* Data to use *
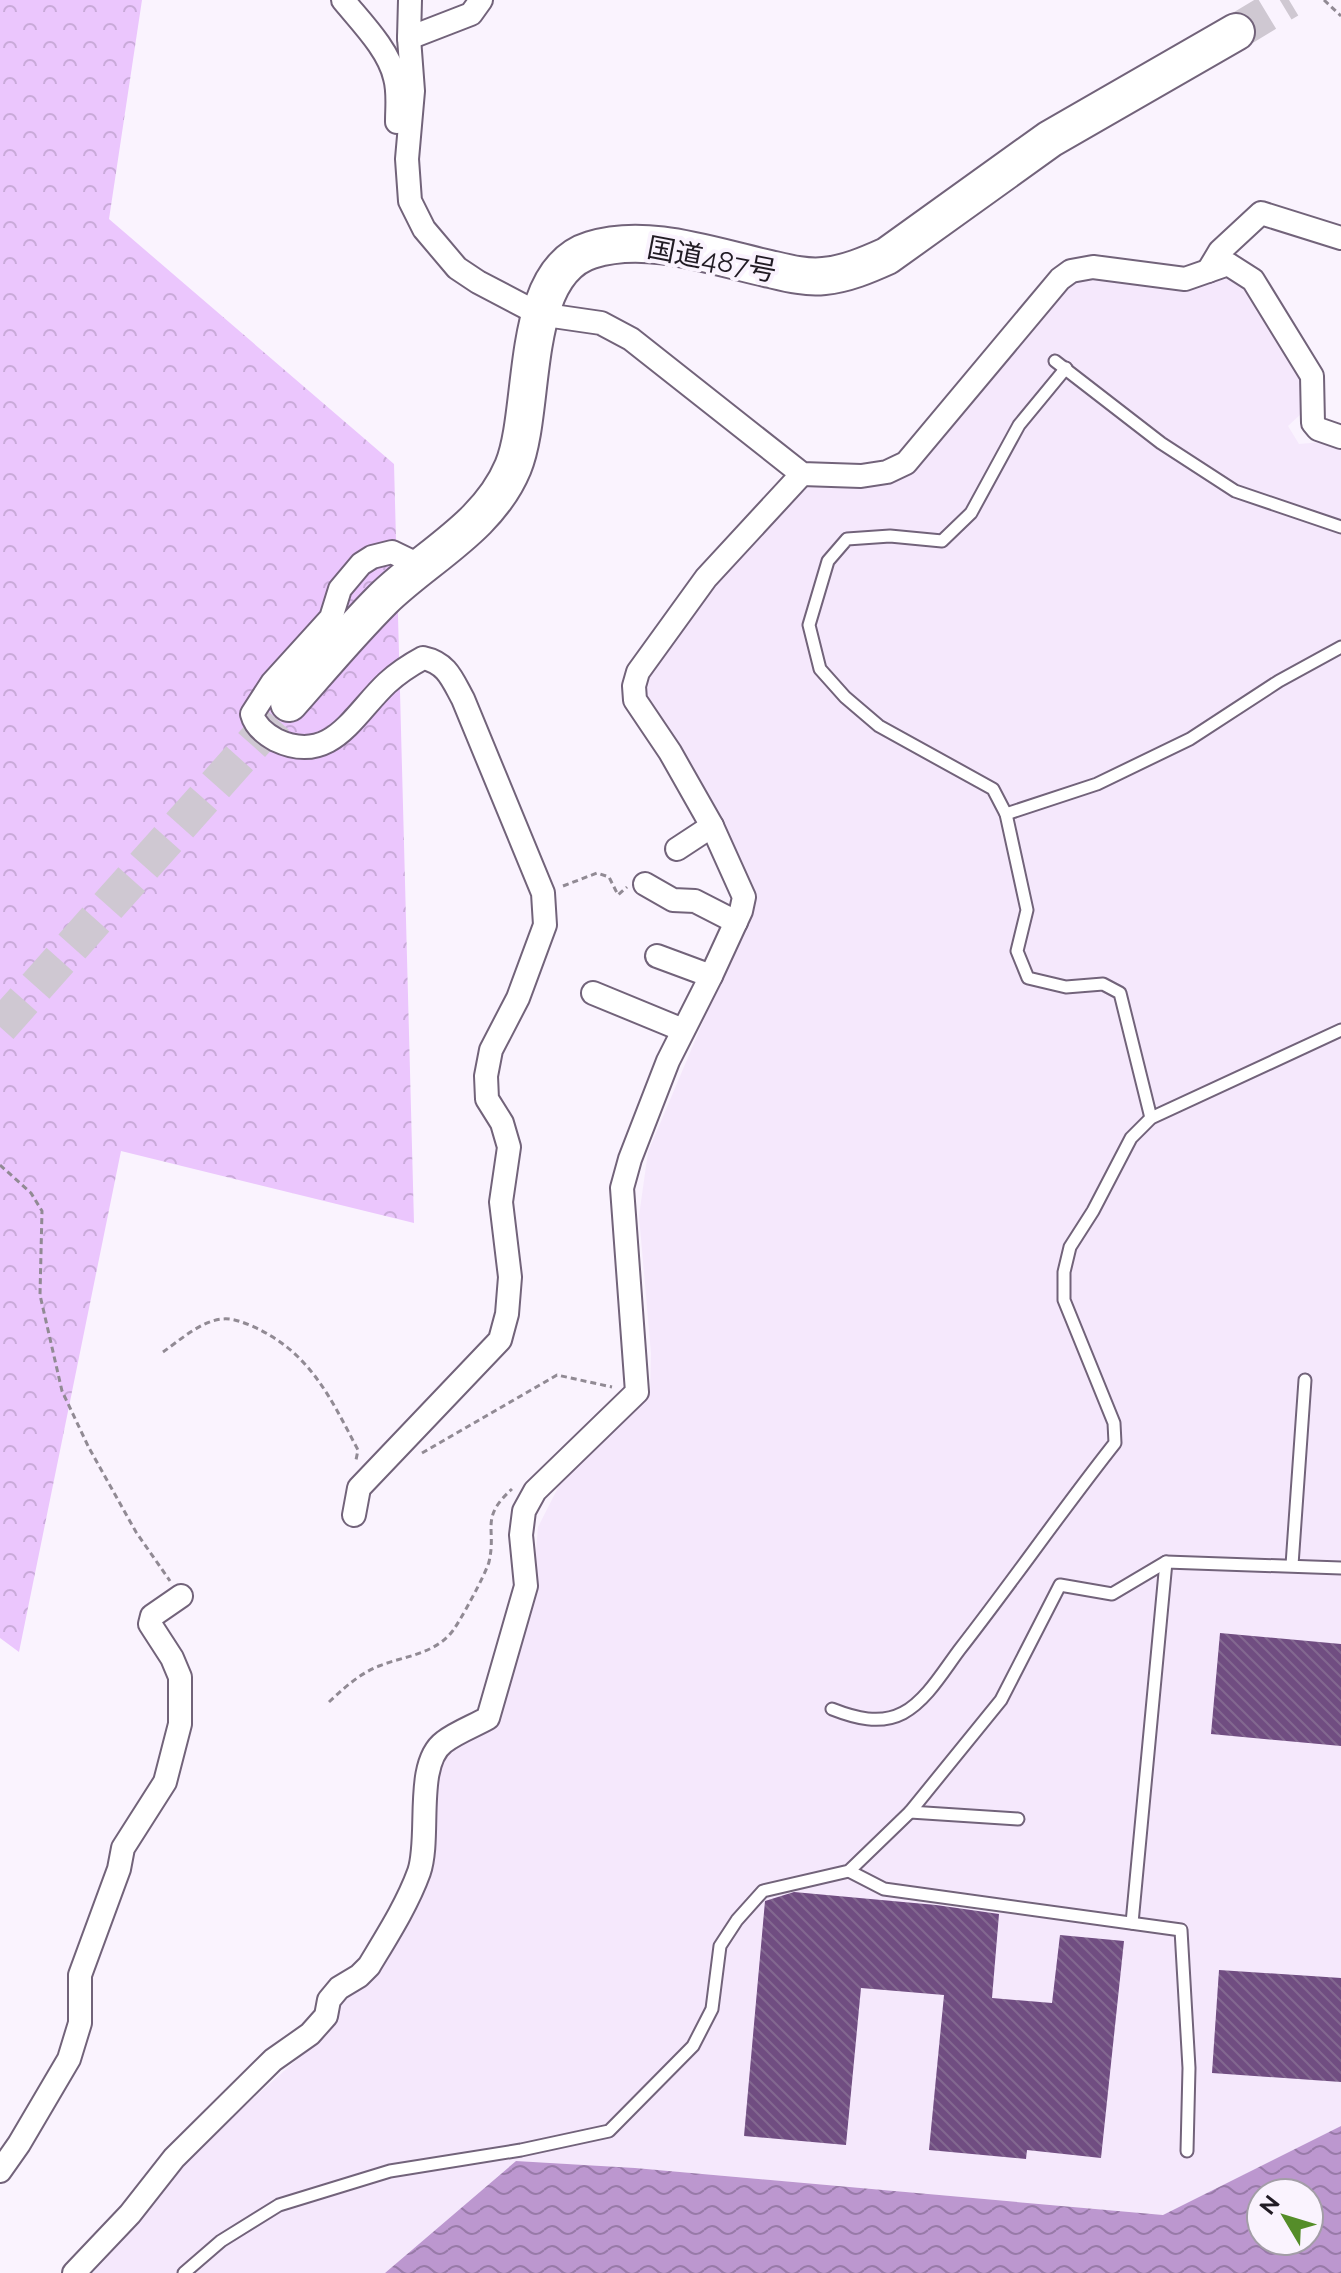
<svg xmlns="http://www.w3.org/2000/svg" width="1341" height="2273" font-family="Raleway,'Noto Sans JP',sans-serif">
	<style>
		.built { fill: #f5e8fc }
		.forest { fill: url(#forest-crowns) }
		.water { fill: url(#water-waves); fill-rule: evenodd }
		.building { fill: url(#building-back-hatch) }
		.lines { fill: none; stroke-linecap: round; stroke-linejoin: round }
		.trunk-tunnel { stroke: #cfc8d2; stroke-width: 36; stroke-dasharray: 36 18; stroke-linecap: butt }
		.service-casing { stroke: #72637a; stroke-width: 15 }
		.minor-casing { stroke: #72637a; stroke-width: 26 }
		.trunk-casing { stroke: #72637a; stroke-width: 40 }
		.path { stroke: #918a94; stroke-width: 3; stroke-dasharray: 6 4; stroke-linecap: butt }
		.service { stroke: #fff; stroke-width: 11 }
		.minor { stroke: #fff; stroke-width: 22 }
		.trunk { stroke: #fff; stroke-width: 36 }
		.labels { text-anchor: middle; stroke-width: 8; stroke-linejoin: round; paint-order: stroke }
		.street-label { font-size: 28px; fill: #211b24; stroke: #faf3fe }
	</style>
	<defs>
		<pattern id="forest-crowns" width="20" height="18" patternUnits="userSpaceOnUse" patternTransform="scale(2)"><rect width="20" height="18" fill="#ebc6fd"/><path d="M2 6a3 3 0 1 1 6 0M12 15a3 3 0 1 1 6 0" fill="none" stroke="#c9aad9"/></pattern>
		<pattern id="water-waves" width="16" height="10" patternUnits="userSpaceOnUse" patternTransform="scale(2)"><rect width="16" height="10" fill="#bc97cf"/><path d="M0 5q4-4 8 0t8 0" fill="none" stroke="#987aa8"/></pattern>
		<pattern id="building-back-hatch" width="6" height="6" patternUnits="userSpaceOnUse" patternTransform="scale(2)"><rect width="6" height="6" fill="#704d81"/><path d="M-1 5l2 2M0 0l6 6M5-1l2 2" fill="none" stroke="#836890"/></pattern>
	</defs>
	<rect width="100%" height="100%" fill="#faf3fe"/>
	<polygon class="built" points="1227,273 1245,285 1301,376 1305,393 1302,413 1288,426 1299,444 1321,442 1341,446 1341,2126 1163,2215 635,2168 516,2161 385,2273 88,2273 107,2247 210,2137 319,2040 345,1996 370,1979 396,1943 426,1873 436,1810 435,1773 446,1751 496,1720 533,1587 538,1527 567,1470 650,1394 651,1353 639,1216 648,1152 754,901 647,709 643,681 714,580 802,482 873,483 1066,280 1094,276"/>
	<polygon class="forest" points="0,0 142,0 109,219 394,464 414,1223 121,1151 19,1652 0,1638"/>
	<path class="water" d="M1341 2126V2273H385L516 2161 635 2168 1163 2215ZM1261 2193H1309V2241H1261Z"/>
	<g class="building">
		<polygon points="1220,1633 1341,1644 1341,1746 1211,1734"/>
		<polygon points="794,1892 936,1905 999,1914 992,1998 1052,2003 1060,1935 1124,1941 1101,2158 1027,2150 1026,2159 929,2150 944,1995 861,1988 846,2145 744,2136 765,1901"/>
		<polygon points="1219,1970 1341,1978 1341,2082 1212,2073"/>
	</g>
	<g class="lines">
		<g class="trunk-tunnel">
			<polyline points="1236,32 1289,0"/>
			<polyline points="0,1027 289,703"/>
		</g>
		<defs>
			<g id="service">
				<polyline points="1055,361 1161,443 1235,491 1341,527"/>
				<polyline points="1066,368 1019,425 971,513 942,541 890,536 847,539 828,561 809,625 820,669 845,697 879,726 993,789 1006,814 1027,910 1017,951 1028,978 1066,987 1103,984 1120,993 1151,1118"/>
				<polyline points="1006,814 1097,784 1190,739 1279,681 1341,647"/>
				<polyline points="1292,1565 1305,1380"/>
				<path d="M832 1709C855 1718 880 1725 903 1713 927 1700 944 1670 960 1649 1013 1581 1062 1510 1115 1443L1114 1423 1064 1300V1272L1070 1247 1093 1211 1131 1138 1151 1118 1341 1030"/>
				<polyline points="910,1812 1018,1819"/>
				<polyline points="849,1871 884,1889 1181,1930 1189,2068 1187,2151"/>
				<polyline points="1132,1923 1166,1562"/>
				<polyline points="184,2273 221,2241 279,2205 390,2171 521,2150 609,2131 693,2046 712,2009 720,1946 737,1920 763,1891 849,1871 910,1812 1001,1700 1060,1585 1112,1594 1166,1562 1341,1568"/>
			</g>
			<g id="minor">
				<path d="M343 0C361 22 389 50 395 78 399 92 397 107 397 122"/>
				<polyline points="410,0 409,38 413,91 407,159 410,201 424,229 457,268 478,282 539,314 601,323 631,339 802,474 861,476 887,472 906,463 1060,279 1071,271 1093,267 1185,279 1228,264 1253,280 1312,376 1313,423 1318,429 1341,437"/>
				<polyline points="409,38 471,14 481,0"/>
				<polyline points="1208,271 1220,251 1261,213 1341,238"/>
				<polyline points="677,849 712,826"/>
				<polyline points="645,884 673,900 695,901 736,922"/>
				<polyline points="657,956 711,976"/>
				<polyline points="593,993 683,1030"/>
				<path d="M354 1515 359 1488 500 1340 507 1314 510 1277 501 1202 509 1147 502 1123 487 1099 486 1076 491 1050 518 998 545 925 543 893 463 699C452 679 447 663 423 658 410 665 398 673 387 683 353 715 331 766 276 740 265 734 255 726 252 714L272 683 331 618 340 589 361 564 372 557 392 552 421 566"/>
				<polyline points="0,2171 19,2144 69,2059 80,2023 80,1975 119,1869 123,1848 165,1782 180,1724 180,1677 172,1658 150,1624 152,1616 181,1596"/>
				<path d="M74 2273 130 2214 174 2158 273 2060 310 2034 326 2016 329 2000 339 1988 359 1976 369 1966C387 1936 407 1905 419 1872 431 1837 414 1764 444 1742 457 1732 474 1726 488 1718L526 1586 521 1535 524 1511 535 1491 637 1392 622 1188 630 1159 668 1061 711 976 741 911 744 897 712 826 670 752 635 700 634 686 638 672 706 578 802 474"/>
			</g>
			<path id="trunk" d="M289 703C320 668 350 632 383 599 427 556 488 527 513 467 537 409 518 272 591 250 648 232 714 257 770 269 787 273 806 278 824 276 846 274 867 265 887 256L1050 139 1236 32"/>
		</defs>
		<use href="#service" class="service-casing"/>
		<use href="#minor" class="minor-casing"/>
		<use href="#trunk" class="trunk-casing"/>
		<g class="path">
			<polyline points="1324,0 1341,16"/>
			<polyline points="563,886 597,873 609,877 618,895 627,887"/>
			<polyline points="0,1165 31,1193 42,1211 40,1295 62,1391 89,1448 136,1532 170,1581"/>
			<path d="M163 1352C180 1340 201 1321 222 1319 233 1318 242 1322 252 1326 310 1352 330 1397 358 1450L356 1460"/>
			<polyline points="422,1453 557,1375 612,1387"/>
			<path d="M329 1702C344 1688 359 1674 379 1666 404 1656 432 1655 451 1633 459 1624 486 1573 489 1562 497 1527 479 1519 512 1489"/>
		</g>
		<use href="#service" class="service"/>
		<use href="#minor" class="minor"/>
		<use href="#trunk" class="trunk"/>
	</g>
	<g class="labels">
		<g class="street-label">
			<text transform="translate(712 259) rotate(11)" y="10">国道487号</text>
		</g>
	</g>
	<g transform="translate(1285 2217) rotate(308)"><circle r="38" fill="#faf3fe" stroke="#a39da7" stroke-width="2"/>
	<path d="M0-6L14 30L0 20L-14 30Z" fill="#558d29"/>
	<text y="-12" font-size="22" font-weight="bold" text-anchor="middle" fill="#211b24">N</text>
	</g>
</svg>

* Action item *
Return the data exactly. Pictures stay out.

* Output *
<svg xmlns="http://www.w3.org/2000/svg" width="1341" height="2273" font-family="Raleway,'Noto Sans JP',sans-serif">
	<style>
		.built { fill: #f5e8fc }
		.forest { fill: url(#forest-crowns) }
		.water { fill: url(#water-waves); fill-rule: evenodd }
		.building { fill: url(#building-back-hatch) }
		.lines { fill: none; stroke-linecap: round; stroke-linejoin: round }
		.trunk-tunnel { stroke: #cfc8d2; stroke-width: 36; stroke-dasharray: 36 18; stroke-linecap: butt }
		.service-casing { stroke: #72637a; stroke-width: 15 }
		.minor-casing { stroke: #72637a; stroke-width: 26 }
		.trunk-casing { stroke: #72637a; stroke-width: 40 }
		.path { stroke: #918a94; stroke-width: 3; stroke-dasharray: 6 4; stroke-linecap: butt }
		.service { stroke: #fff; stroke-width: 11 }
		.minor { stroke: #fff; stroke-width: 22 }
		.trunk { stroke: #fff; stroke-width: 36 }
		.labels { text-anchor: middle; stroke-width: 8; stroke-linejoin: round; paint-order: stroke }
		.street-label { font-size: 28px; fill: #211b24; stroke: #faf3fe }
	</style>
	<defs>
		<pattern id="forest-crowns" width="20" height="18" patternUnits="userSpaceOnUse" patternTransform="scale(2)"><rect width="20" height="18" fill="#ebc6fd"/><path d="M2 6a3 3 0 1 1 6 0M12 15a3 3 0 1 1 6 0" fill="none" stroke="#c9aad9"/></pattern>
		<pattern id="water-waves" width="16" height="10" patternUnits="userSpaceOnUse" patternTransform="scale(2)"><rect width="16" height="10" fill="#bc97cf"/><path d="M0 5q4-4 8 0t8 0" fill="none" stroke="#987aa8"/></pattern>
		<pattern id="building-back-hatch" width="6" height="6" patternUnits="userSpaceOnUse" patternTransform="scale(2)"><rect width="6" height="6" fill="#704d81"/><path d="M-1 5l2 2M0 0l6 6M5-1l2 2" fill="none" stroke="#836890"/></pattern>
	</defs>
	<rect width="100%" height="100%" fill="#faf3fe"/>
	<polygon class="built" points="1227,273 1245,285 1301,376 1305,393 1302,413 1288,426 1299,444 1321,442 1341,446 1341,2126 1163,2215 635,2168 516,2161 385,2273 88,2273 107,2247 210,2137 319,2040 345,1996 370,1979 396,1943 426,1873 436,1810 435,1773 446,1751 496,1720 533,1587 538,1527 567,1470 650,1394 651,1353 639,1216 648,1152 754,901 647,709 643,681 714,580 802,482 873,483 1066,280 1094,276"/>
	<polygon class="forest" points="0,0 142,0 109,219 394,464 414,1223 121,1151 19,1652 0,1638"/>
	<path class="water" d="M1341 2126V2273H385L516 2161 635 2168 1163 2215ZM1261 2193H1309V2241H1261Z"/>
	<g class="building">
		<polygon points="1220,1633 1341,1644 1341,1746 1211,1734"/>
		<polygon points="794,1892 936,1905 999,1914 992,1998 1052,2003 1060,1935 1124,1941 1101,2158 1027,2150 1026,2159 929,2150 944,1995 861,1988 846,2145 744,2136 765,1901"/>
		<polygon points="1219,1970 1341,1978 1341,2082 1212,2073"/>
	</g>
	<g class="lines">
		<g class="trunk-tunnel">
			<polyline points="1236,32 1289,0"/>
			<polyline points="0,1027 289,703"/>
		</g>
		<defs>
			<g id="service">
				<polyline points="1055,361 1161,443 1235,491 1341,527"/>
				<polyline points="1066,368 1019,425 971,513 942,541 890,536 847,539 828,561 809,625 820,669 845,697 879,726 993,789 1006,814 1027,910 1017,951 1028,978 1066,987 1103,984 1120,993 1151,1118"/>
				<polyline points="1006,814 1097,784 1190,739 1279,681 1341,647"/>
				<polyline points="1292,1565 1305,1380"/>
				<path d="M832 1709C855 1718 880 1725 903 1713 927 1700 944 1670 960 1649 1013 1581 1062 1510 1115 1443L1114 1423 1064 1300V1272L1070 1247 1093 1211 1131 1138 1151 1118 1341 1030"/>
				<polyline points="910,1812 1018,1819"/>
				<polyline points="849,1871 884,1889 1181,1930 1189,2068 1187,2151"/>
				<polyline points="1132,1923 1166,1562"/>
				<polyline points="184,2273 221,2241 279,2205 390,2171 521,2150 609,2131 693,2046 712,2009 720,1946 737,1920 763,1891 849,1871 910,1812 1001,1700 1060,1585 1112,1594 1166,1562 1341,1568"/>
			</g>
			<g id="minor">
				<path d="M343 0C361 22 389 50 395 78 399 92 397 107 397 122"/>
				<polyline points="410,0 409,38 413,91 407,159 410,201 424,229 457,268 478,282 539,314 601,323 631,339 802,474 861,476 887,472 906,463 1060,279 1071,271 1093,267 1185,279 1228,264 1253,280 1312,376 1313,423 1318,429 1341,437"/>
				<polyline points="409,38 471,14 481,0"/>
				<polyline points="1208,271 1220,251 1261,213 1341,238"/>
				<polyline points="677,849 712,826"/>
				<polyline points="645,884 673,900 695,901 736,922"/>
				<polyline points="657,956 711,976"/>
				<polyline points="593,993 683,1030"/>
				<path d="M354 1515 359 1488 500 1340 507 1314 510 1277 501 1202 509 1147 502 1123 487 1099 486 1076 491 1050 518 998 545 925 543 893 463 699C452 679 447 663 423 658 410 665 398 673 387 683 353 715 331 766 276 740 265 734 255 726 252 714L272 683 331 618 340 589 361 564 372 557 392 552 421 566"/>
				<polyline points="0,2171 19,2144 69,2059 80,2023 80,1975 119,1869 123,1848 165,1782 180,1724 180,1677 172,1658 150,1624 152,1616 181,1596"/>
				<path d="M74 2273 130 2214 174 2158 273 2060 310 2034 326 2016 329 2000 339 1988 359 1976 369 1966C387 1936 407 1905 419 1872 431 1837 414 1764 444 1742 457 1732 474 1726 488 1718L526 1586 521 1535 524 1511 535 1491 637 1392 622 1188 630 1159 668 1061 711 976 741 911 744 897 712 826 670 752 635 700 634 686 638 672 706 578 802 474"/>
			</g>
			<path id="trunk" d="M289 703C320 668 350 632 383 599 427 556 488 527 513 467 537 409 518 272 591 250 648 232 714 257 770 269 787 273 806 278 824 276 846 274 867 265 887 256L1050 139 1236 32"/>
		</defs>
		<use href="#service" class="service-casing"/>
		<use href="#minor" class="minor-casing"/>
		<use href="#trunk" class="trunk-casing"/>
		<g class="path">
			<polyline points="1324,0 1341,16"/>
			<polyline points="563,886 597,873 609,877 618,895 627,887"/>
			<polyline points="0,1165 31,1193 42,1211 40,1295 62,1391 89,1448 136,1532 170,1581"/>
			<path d="M163 1352C180 1340 201 1321 222 1319 233 1318 242 1322 252 1326 310 1352 330 1397 358 1450L356 1460"/>
			<polyline points="422,1453 557,1375 612,1387"/>
			<path d="M329 1702C344 1688 359 1674 379 1666 404 1656 432 1655 451 1633 459 1624 486 1573 489 1562 497 1527 479 1519 512 1489"/>
		</g>
		<use href="#service" class="service"/>
		<use href="#minor" class="minor"/>
		<use href="#trunk" class="trunk"/>
	</g>
	<g class="labels">
		<g class="street-label">
			<text transform="translate(712 259) rotate(11)" y="10">国道487号</text>
		</g>
	</g>
	<g transform="translate(1285 2217) rotate(308)"><circle r="38" fill="#faf3fe" stroke="#a39da7" stroke-width="2"/>
	<path d="M0-6L14 30L0 20L-14 30Z" fill="#558d29"/>
	<text y="-12" font-size="22" font-weight="bold" text-anchor="middle" fill="#211b24">N</text>
	</g>
</svg>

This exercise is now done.